Practically, you often want to use bytes as "ASCII strings", and you often can get away with it. It works for literals, some but not all methods, and of course everything that strings inherit from sequences (concatenation, slicing, etc.). 

But often you can't get away with it. It doesn't work for formatting, anything strings do differently from sequences (notably indexing), some methods, most functions that special-case on strings, type-checking (there's no basestring in 3.x), etc.

Likewise, the bytes() constructor doesn't work quite like str(), and there's no bytes equivalent of repr().

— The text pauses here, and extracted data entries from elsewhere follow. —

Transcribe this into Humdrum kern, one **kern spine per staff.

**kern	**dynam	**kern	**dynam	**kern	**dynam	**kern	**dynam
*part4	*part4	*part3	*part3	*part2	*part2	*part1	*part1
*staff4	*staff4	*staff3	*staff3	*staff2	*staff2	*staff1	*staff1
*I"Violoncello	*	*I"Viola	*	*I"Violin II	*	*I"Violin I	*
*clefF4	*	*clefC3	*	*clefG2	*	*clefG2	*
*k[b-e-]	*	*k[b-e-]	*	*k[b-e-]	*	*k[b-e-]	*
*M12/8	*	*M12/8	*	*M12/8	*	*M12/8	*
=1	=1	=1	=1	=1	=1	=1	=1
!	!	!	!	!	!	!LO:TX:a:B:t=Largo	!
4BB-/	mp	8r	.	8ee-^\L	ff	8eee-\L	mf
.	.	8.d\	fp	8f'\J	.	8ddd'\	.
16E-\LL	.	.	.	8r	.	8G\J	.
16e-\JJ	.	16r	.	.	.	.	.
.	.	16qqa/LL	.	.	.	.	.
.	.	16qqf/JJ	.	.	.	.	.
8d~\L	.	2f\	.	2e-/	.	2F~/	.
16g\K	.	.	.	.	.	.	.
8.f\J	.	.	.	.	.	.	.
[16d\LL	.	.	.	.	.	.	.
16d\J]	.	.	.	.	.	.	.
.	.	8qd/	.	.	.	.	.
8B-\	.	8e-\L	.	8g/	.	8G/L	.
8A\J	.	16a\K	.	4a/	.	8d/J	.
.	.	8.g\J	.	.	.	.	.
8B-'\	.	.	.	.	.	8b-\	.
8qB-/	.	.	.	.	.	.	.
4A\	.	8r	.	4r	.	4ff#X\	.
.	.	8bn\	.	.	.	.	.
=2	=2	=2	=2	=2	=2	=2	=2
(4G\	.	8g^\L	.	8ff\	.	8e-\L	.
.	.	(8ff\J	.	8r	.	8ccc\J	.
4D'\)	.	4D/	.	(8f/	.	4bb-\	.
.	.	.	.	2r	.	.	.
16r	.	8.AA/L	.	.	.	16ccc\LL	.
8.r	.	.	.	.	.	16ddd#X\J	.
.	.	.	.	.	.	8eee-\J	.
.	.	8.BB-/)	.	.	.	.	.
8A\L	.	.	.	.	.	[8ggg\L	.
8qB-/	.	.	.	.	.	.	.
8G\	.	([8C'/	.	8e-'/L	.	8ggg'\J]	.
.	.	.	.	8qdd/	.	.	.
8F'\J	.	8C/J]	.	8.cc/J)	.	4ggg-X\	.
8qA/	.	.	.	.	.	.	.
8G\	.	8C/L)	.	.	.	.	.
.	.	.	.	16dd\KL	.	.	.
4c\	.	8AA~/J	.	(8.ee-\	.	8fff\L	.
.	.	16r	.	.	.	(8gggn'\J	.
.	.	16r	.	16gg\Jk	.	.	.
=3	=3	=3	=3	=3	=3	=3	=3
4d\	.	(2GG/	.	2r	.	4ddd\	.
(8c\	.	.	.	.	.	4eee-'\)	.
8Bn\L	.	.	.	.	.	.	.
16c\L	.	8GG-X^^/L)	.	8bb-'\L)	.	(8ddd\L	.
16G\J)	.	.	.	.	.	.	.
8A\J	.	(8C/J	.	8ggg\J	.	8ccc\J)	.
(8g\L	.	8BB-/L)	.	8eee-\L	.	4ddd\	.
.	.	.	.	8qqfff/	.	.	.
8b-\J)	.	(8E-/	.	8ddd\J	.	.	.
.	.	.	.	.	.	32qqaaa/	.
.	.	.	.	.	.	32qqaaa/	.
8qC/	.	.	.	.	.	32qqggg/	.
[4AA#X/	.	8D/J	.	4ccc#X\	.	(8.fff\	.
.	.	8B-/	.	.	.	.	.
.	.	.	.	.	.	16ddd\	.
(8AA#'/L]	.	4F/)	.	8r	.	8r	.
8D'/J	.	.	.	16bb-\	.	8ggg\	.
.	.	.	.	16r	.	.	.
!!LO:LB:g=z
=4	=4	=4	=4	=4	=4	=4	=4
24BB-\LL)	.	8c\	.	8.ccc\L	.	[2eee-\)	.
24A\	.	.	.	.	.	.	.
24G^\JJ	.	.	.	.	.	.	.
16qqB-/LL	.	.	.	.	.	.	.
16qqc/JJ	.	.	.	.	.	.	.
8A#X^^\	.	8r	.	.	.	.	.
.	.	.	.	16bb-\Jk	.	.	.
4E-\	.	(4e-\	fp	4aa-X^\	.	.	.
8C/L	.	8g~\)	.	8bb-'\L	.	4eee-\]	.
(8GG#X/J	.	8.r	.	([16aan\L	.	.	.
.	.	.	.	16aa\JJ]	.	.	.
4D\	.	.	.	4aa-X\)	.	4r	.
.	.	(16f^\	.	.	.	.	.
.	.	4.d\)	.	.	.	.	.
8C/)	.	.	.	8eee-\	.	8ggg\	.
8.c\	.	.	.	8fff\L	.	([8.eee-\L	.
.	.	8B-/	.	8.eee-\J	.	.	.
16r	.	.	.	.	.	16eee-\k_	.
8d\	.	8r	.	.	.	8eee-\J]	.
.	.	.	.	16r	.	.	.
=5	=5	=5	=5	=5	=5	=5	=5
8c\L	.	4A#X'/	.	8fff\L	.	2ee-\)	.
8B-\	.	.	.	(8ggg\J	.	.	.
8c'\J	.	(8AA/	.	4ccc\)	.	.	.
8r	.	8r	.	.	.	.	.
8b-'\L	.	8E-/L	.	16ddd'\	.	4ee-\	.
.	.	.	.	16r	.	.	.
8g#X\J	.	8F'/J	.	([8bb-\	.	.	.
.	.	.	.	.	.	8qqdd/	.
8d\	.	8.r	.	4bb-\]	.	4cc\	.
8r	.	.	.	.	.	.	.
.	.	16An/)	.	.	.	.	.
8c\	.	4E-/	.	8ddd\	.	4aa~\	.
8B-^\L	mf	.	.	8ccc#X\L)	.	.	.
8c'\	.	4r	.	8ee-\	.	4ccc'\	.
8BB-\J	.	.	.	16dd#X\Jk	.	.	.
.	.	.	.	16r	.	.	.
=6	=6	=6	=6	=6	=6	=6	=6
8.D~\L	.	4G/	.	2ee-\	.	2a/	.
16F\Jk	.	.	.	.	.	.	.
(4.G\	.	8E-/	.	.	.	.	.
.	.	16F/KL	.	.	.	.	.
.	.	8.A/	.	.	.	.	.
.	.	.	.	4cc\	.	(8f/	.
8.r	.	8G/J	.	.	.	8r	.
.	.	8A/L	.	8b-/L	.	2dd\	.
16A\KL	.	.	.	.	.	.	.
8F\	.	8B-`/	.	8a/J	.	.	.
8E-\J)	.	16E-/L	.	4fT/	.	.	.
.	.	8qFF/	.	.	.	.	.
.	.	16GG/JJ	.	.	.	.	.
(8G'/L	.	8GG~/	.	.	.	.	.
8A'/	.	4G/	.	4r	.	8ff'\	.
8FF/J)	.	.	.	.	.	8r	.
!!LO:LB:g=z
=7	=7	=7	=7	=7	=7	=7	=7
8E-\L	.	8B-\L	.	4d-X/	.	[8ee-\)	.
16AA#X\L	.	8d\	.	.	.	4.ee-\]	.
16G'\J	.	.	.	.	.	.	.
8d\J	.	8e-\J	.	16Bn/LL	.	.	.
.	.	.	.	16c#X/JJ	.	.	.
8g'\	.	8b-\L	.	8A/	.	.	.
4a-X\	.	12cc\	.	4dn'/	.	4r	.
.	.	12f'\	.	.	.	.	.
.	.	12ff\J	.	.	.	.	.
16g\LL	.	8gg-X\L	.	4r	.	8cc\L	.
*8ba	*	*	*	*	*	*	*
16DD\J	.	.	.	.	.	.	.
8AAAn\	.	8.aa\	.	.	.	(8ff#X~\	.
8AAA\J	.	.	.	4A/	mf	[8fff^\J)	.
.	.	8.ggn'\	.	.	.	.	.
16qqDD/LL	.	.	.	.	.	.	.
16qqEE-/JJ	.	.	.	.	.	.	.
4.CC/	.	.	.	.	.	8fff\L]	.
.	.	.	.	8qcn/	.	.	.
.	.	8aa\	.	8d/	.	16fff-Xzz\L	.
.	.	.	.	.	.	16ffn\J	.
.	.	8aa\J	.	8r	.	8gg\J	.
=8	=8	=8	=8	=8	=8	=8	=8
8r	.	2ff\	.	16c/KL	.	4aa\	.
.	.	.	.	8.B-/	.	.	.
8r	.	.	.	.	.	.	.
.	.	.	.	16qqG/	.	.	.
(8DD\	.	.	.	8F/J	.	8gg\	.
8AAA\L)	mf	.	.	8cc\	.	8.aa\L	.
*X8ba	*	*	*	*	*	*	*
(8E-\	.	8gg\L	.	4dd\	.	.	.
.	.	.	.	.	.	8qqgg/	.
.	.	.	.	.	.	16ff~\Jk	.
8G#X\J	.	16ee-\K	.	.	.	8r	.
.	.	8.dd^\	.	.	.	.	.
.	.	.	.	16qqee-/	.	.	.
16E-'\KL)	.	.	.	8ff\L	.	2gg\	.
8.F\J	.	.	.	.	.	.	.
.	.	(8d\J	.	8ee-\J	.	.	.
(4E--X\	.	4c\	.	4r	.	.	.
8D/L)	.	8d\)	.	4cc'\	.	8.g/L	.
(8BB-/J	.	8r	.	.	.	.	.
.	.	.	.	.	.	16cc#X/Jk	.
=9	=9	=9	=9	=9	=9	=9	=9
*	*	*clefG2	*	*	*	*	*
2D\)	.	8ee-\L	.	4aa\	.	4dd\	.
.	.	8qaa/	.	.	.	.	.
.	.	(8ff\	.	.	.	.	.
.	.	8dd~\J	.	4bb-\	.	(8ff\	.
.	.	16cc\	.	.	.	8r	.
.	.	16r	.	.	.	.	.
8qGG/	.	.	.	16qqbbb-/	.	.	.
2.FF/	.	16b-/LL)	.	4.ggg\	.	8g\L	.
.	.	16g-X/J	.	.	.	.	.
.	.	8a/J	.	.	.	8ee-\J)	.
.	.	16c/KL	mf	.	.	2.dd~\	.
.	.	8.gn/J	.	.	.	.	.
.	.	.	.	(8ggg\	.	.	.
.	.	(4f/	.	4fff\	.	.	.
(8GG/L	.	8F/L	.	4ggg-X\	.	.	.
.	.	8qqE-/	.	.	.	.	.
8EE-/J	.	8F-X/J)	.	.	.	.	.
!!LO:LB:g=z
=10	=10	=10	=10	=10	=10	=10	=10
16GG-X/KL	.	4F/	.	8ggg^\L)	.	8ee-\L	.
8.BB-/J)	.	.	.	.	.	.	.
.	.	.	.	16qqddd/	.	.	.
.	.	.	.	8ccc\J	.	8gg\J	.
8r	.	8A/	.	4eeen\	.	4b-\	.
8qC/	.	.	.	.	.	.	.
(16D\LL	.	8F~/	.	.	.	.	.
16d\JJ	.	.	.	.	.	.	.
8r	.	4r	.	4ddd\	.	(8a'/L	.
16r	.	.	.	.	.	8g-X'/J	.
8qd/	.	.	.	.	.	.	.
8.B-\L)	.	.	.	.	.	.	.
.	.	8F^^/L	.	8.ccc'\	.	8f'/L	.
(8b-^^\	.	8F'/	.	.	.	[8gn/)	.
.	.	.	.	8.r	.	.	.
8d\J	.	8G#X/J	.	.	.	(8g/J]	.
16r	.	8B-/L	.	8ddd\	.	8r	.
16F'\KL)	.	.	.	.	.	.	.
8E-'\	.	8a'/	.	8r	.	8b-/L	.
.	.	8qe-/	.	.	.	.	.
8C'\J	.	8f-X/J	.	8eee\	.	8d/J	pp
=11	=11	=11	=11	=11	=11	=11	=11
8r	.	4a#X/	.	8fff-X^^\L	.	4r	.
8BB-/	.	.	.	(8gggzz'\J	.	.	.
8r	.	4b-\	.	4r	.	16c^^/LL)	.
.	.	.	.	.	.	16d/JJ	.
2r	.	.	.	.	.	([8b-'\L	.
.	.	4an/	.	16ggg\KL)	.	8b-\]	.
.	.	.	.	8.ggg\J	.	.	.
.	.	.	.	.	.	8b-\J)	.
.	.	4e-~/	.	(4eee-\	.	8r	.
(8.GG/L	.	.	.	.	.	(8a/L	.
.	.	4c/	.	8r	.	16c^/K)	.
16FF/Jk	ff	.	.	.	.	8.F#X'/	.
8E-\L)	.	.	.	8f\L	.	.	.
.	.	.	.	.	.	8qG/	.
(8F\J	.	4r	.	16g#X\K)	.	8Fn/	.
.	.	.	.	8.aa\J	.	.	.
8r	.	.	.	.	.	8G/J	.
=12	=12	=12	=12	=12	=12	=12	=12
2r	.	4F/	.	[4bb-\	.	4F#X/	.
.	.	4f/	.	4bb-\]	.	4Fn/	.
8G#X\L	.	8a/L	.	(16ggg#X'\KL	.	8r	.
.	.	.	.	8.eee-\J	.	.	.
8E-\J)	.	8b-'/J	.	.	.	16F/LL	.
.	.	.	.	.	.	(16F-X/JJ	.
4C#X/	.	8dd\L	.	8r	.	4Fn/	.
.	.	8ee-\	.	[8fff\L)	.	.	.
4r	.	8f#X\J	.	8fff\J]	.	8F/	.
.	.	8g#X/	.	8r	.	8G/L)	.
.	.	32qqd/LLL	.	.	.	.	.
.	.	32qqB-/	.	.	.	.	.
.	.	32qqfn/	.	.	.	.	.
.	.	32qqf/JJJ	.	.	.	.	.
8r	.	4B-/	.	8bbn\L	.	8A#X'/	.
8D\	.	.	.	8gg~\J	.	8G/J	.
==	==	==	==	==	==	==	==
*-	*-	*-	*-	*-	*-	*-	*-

Obviously, there's a tradeoff behind all of those decisions. It wouldn't have been hard to put bytes.__mod__, bytes.format, basestring, etc. into Python 3, or to make b'a'[0] return b'a' instead of 97, or to make bytes(x) work more like str(x), or to add a brepr or similar function, etc. But it would make bytes less useful as a sequence of 8-bit integers. And, more importantly, it would be an attractive nuisance, making a lot of common errors more common (as they were in 2.x). As the docs (http://docs.python.org/3.3/library/stdtypes.html#bytes) put it:

> This is done deliberately to emphasise that while many binary formats include ASCII based elements and can be usefully manipulated with some text-oriented algorithms, this is not generally the case for arbitrary binary data (blindly applying text processing algorithms to binary data formats that are not ASCII compatible will usually lead to data corruption).

Anyway, why do you actually want a bytes here? Maybe there's a better design for what you're trying to do that would make this whole issue irrelevant to your code.